## Task set
- a) What does the article on the Breen say held the Breen helmets together?
- b) Reproduce the passage of the Breen article from "The Breen are" up to and including "the character L’ak.", word for word.

## Source document

- Thot Gor, a Breen official from an episode of Star Trek: Deep Space Nine
- First appearance: "Indiscretion"; Star Trek: Deep Space Nine; 1995;

In-universe information
- Quadrant: Alpha
- Home world: Breen
- Language: Breen
- Affiliation: Breen Confederacy Dominion

= Breen (Star Trek) =

Alien race in Star Trek franchise

The Breen are a fictional extraterrestrial species featured in the Star Trek science fiction franchise. They were first mentioned in "The Loss", a fourth-season episode of Star Trek: The Next Generation which first aired in 1990. References to them were made in several other Next Generation episodes, but they did not appear until the 1996 fourth season Star Trek: Deep Space Nine episode "Indiscretion". On Deep Space Nine, they played a significant role in the final story arc of the series in 1999, during which much information about them was revealed. The Breen's true appearance remained unknown to viewers until the 2024 fifth season of Star Trek: Discovery episode "Mirrors" while flashing back to reveal the history of the character L’ak.

==Production history==
The Breen were first mentioned in "The Loss", a fourth-season episode of Star Trek: The Next Generation which first aired in 1990. The episode established their race as one of several alien species to be unreadable by empaths, much like the Ferengi. References to them were made in several other Next Generation ("Hero Worship" in the fifth season) and Star Trek: Voyager episodes but they were not seen until the 1996 Deep Space Nine episode "Indiscretion", which aired as part of that show's fourth season. They were depicted as running a mining facility from which Gul Dukat and Major Kira rescued Dukat's daughter, Tora Ziyal. According to DS9 writer/producer Robert Hewitt Wolfe, after having previously been treated as red herrings since their first mention on Next Generation, and as a running joke by the production staff because "they were these people who were out there who were dangerous but were never really responsible for any of the trouble going on", they would finally be used as the villains in an episode. Their true appearance would be concealed beneath masks, according to writer/producer Ira Steven Behr, because "I wasn't really in the mood to come up with a new alien race. So I said, 'Let's not see them. Let's just put them in costume because they normally live in the cold.'"

The look of the Breen masks, which includes a "snout", was derived from the visual suggestion that they are a snouted species, like an Arctic wolf. The Breen costumes were problematic for the actors playing them, since they made both seeing and breathing difficult: there was only a single small hole in the beak, about eight inches from the actor's nose, according to stand-in and stunt double Todd Slayton, who played Thot Gor. The costumes also included big, clumsy boots, and the outfits were layered like an armadillo, making movement difficult. The helmets, which were complicated to put on and remove, were held together with magnets, and they were prone to falling off when someone bumped into them. The switches for the lights on the helmets were inside the helmets, requiring the actor to remove the helmet to turn the lights on and off. For reasons unknown to production personnel, the nine-volt batteries that powered the lights lasted only minutes.

## Material shown
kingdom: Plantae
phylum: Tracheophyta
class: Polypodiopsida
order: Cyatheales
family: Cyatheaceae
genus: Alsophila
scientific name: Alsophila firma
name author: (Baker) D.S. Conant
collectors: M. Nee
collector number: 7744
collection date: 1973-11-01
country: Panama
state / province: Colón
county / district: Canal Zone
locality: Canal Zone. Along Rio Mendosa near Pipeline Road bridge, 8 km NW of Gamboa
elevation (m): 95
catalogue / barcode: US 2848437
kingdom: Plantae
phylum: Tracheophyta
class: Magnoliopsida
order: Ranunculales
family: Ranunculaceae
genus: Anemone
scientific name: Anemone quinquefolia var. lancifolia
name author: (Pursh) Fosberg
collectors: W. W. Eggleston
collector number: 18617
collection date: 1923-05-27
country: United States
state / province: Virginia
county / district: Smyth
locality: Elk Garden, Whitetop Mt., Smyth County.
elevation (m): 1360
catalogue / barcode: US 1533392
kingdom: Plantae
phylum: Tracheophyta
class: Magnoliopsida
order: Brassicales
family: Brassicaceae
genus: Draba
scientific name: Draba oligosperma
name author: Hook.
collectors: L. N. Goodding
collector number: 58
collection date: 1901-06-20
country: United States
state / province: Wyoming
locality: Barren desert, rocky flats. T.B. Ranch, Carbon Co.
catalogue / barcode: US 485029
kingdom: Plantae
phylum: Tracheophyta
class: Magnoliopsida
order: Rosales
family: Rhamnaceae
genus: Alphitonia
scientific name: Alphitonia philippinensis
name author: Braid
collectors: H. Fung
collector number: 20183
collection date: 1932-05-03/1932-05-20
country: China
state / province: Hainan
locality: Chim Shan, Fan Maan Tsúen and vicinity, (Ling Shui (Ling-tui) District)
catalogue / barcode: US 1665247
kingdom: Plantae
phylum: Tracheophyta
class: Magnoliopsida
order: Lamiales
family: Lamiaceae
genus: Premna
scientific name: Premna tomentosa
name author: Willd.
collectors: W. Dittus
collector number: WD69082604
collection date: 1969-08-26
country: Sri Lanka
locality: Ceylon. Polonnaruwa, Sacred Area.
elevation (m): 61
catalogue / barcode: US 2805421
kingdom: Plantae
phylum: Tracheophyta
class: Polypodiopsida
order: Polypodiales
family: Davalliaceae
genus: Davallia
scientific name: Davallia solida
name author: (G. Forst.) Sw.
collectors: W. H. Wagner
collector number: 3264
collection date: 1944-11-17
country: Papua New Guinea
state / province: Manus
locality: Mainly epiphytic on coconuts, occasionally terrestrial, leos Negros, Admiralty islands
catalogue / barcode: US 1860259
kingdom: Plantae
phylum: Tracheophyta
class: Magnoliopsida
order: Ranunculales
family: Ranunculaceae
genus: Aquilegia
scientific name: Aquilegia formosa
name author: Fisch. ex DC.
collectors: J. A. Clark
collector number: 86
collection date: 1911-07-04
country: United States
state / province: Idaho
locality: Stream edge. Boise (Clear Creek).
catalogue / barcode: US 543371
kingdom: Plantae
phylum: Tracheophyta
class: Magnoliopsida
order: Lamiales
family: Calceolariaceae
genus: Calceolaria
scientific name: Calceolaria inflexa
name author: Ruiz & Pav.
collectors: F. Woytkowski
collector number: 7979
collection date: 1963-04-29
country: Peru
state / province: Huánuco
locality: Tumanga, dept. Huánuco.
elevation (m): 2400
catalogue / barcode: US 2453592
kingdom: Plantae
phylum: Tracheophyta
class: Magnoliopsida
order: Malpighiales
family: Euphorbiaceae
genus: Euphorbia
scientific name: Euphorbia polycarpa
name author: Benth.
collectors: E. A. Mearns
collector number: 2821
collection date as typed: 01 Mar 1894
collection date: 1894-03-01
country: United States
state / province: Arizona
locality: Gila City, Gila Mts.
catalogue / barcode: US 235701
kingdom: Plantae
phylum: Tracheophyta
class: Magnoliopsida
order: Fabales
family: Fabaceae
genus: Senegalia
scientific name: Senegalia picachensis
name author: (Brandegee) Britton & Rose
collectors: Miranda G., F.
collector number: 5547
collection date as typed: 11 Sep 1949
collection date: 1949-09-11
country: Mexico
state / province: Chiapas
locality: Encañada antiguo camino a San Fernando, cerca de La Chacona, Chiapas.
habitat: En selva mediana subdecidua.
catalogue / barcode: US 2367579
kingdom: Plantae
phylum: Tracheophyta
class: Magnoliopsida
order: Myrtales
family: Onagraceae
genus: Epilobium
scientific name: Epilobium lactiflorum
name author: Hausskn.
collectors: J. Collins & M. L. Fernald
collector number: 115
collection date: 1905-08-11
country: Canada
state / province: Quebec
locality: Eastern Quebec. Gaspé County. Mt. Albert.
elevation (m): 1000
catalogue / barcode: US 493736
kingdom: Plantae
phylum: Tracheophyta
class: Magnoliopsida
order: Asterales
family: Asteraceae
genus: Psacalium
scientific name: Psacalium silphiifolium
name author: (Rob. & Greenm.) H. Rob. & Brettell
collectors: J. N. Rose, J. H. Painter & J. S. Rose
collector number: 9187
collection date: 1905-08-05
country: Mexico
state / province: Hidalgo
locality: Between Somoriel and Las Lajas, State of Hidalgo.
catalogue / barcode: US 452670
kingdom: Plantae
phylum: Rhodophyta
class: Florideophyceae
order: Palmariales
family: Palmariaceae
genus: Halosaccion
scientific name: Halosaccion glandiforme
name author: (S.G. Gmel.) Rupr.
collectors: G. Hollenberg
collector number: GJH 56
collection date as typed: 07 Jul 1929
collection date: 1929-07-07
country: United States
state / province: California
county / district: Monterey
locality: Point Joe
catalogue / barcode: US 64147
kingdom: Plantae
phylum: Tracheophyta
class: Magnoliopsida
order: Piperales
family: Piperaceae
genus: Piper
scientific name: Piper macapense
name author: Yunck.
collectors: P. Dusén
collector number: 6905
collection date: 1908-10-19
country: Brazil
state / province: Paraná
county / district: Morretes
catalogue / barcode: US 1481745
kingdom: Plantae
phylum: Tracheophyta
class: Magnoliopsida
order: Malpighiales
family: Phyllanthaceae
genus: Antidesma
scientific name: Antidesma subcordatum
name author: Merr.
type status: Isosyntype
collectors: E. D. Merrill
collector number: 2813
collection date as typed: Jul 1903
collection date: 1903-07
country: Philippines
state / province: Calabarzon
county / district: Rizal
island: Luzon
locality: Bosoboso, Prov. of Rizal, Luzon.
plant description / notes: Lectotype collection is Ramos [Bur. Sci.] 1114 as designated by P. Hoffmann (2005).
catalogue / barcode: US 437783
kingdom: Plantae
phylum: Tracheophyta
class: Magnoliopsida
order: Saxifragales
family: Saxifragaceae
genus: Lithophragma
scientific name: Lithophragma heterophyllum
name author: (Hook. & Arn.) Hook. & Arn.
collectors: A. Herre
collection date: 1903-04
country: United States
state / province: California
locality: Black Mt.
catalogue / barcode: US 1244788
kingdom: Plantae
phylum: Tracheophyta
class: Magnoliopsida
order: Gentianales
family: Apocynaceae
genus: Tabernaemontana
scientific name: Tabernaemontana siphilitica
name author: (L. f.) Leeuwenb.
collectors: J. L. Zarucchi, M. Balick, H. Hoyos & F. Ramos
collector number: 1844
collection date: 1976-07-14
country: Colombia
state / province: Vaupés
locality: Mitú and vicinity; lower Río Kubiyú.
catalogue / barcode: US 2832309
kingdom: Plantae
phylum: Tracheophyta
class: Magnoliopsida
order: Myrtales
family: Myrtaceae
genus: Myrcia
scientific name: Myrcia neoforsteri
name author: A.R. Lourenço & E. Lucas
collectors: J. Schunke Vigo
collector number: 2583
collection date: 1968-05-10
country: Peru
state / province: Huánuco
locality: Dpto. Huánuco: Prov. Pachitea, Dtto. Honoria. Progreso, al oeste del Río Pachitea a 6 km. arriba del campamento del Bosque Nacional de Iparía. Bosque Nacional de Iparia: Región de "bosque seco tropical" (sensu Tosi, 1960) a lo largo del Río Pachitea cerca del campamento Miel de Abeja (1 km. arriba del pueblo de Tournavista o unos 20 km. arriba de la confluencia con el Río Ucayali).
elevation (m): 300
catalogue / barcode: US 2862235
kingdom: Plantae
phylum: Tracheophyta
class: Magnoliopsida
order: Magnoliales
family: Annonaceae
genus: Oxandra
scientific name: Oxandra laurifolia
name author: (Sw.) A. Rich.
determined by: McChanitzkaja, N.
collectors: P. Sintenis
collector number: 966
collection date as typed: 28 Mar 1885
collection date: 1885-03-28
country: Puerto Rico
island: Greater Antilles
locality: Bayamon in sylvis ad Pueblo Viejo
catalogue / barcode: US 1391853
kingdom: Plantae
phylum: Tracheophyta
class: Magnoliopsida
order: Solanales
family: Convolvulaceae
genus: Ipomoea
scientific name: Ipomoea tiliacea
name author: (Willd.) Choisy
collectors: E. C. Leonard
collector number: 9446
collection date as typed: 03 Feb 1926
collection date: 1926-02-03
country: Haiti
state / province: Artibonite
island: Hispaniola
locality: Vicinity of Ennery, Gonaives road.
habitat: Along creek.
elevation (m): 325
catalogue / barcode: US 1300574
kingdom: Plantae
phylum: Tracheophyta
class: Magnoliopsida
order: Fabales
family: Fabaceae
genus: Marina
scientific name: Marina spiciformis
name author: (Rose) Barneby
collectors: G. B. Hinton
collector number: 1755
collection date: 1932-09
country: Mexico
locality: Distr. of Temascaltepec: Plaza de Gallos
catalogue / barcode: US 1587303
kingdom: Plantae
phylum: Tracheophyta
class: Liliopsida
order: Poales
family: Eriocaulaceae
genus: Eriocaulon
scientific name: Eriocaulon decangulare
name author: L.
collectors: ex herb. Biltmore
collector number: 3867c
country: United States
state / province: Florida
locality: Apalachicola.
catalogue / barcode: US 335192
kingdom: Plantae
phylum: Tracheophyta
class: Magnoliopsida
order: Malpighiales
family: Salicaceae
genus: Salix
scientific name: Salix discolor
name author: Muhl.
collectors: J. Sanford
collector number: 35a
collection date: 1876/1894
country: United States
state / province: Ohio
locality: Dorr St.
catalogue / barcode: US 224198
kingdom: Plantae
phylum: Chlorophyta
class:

## Per-task answers
- a) Magnets.

- b)
The Breen are a fictional extraterrestrial species featured in the Star Trek science fiction franchise. They were first mentioned in "The Loss", a fourth-season episode of Star Trek: The Next Generation which first aired in 1990. References to them were made in several other Next Generation episodes, but they did not appear until the 1996 fourth season Star Trek: Deep Space Nine episode "Indiscretion". On Deep Space Nine, they played a significant role in the final story arc of the series in 1999, during which much information about them was revealed. The Breen's true appearance remained unknown to viewers until the 2024 fifth season of Star Trek: Discovery episode "Mirrors" while flashing back to reveal the history of the character L’ak.